▸ **Aim of the exercise**
Take every line in the entries that includes the word "source" and copy it.

▸ **Provided material**
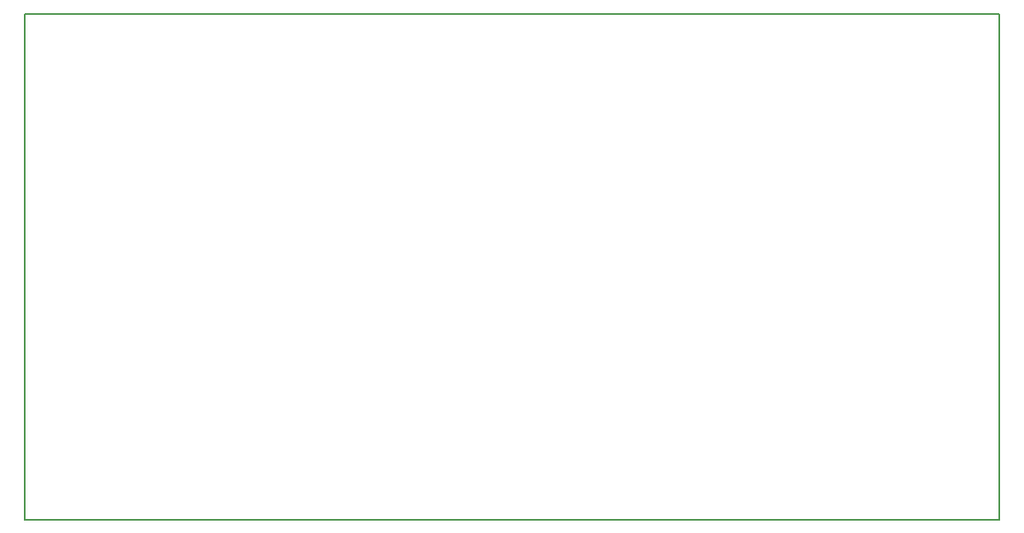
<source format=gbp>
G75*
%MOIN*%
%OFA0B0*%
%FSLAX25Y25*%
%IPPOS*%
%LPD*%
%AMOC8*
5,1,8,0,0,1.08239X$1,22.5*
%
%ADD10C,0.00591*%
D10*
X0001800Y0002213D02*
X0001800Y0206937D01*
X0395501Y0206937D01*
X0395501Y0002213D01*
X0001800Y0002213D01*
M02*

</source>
* * *
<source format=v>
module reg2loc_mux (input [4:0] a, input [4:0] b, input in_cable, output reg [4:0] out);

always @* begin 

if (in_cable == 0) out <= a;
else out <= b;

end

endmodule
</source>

▸ **Your solution**
<source format=gbp>
</source>
<source format=v>
</source>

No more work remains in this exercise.